- **Provided text**:
· · · ·

HC Deb 28 October 1971 vol 823 cc2052-8
5. Mr. Wall

asked the Secretary of State for the Home Department if he will make a statement on Northern Ireland.

Mr. Maudling

It is the continuing policy of Her Majesty's Government to defeat terrorism and to ensure for all communities in Northern Ireland an active, permanent and guaranteed rôle in the life and public affairs of the Province.

Mr. Wall

What is the Home Secretary doing to disseminate and make understood the important new proposals to give better political representation to the minorities in Ulster? Would he agree that, unfortunately, they have little chance of widespread acceptance until the urban guerrillas have been defeated?

Mr. Maudling

I would not accept the second part of my hon. Friend's supplementary question. The proposals put forward in the Green Paper by the Northern Ireland Government are very important. I have no doubt at all that anybody concerned with the long-term health of Northern Ireland will study them very seriously indeed.

Mr. Fitt

Would the Home Secretary not agree that he and his right hon. Friend the Prime Minister have expressed sentiments in recent months to the effect that a place will be found for the minority to have an active permanent and guaranteed rôle in Northern Ireland, and that this seems to have been brutally rejected by the Prime Minister of Northern Ireland, who has clearly stated that he will not sit in any Cabinet with any person who even expresses a long-term ideal of bringing about the unity of Ireland? Would the right hon. Gentleman not agree that at present we have an active, permanent and guaranteed rôle for the minority in Northern Ireland—we have actively opposed Unionism, we have been permanent second-class citizens and we have been guaranteed by the Unionist Prime Minister that this is to be the position in the future? Would the Home Secretary keep in touch with the Government of Northern Ireland so that we may have clarified once and for all what is meant by an active, permanent and guaranteed rôle for both communities in Northern Ireland?

Mr. Maudling

I have been seeking discussions with all concerned whereby we can reach by agreement an active, permanent and guaranteed rôle", and I have seen representatives of the Northern Ireland trade unions and the Northern Ireland Labour Party. We now have the proposals of the Northern Ireland Government in the same context, but we cannot reach agreement unless we talk. Those who are not prepared to talk about these things are postponing agreement.

· · · ·

- **Stated exercise**: Name every member who speaks in the Commons exchange on Northern Ireland, each listed once in order of first appearance. The data that follows is separate material and is unrelated to the Commons exchange.

- **Information provided**:
· · · ·

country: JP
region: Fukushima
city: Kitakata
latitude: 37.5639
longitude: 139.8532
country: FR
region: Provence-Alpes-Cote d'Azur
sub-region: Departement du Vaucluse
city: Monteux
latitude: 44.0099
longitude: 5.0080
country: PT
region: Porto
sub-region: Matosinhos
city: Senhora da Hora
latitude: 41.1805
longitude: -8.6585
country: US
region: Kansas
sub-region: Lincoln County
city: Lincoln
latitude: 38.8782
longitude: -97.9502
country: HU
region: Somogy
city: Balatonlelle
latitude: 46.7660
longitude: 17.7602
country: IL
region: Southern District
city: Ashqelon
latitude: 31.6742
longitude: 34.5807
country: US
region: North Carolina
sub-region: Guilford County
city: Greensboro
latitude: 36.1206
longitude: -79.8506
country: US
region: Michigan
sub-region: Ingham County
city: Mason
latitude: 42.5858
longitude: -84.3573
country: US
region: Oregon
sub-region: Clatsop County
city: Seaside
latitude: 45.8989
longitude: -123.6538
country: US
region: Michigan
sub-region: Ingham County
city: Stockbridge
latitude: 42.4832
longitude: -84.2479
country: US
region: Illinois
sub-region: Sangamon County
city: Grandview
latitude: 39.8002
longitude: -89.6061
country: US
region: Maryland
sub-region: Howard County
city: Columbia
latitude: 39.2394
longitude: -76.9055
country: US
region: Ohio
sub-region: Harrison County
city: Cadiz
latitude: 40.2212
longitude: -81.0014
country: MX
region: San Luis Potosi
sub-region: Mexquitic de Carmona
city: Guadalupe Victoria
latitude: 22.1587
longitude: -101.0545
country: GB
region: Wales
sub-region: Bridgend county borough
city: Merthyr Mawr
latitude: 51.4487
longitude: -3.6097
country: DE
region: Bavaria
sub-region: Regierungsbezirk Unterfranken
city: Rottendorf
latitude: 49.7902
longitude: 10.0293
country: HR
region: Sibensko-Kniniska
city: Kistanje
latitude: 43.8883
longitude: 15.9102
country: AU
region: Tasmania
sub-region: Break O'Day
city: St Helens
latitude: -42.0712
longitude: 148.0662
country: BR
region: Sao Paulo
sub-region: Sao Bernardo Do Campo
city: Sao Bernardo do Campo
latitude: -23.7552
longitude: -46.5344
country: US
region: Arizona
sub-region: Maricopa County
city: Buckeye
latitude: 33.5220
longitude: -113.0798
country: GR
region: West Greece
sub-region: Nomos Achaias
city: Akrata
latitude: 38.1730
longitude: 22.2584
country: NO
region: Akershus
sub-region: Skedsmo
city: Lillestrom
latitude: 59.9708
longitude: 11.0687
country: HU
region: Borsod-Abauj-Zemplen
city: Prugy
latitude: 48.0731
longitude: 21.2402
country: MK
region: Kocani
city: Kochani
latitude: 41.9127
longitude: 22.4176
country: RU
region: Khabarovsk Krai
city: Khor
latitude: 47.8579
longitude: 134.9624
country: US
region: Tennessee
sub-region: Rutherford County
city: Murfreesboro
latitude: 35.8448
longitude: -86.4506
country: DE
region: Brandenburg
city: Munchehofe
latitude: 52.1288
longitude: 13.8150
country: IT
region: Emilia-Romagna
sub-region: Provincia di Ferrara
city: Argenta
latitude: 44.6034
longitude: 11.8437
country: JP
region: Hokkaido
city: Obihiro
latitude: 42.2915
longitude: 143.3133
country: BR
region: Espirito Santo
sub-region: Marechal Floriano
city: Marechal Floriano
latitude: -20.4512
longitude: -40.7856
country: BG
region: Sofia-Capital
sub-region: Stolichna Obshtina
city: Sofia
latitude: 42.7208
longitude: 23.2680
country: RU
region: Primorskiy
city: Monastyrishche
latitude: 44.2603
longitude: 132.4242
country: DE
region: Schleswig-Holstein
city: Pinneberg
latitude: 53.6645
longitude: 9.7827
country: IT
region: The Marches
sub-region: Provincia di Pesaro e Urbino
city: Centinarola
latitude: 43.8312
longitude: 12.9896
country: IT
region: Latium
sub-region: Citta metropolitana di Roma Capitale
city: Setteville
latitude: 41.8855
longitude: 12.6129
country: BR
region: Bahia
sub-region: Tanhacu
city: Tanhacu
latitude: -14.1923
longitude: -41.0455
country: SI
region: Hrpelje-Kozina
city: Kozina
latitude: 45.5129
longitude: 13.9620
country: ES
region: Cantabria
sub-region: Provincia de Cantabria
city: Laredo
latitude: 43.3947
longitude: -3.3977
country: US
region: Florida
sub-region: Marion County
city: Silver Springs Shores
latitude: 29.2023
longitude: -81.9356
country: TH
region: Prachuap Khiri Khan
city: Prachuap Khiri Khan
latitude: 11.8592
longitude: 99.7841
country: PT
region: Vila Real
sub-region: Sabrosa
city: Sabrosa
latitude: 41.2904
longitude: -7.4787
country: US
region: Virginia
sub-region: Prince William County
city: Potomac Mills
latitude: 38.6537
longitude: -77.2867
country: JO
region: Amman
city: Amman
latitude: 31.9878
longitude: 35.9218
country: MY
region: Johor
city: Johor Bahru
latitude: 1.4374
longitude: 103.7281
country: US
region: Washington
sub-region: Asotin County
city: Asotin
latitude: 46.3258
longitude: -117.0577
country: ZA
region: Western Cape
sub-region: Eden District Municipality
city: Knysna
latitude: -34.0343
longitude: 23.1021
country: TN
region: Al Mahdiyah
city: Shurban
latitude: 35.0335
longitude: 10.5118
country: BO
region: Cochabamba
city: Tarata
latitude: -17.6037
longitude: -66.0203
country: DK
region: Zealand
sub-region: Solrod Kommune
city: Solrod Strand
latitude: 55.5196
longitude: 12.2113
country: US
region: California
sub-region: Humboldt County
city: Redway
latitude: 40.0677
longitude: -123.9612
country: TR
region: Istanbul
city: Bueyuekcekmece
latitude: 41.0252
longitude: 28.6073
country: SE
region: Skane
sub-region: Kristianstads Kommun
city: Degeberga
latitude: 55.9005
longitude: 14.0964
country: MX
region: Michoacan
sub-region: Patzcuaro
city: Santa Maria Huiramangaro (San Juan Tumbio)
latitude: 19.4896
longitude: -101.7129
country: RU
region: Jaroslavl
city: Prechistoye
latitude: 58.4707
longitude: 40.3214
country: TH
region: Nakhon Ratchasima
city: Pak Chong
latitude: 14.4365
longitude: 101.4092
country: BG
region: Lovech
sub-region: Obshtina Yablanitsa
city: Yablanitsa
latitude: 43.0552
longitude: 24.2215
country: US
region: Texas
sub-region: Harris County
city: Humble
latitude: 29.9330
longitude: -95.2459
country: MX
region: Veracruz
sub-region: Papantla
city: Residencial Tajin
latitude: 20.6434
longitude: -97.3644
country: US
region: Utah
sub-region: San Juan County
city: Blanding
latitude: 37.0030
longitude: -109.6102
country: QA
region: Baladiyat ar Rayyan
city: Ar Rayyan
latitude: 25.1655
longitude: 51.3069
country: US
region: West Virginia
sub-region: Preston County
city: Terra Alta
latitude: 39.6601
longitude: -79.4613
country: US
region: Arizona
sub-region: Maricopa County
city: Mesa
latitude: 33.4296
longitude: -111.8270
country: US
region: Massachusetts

· · · ·

- **Output of the task**: Mr. Wall, Mr. Maudling, Mr. Fitt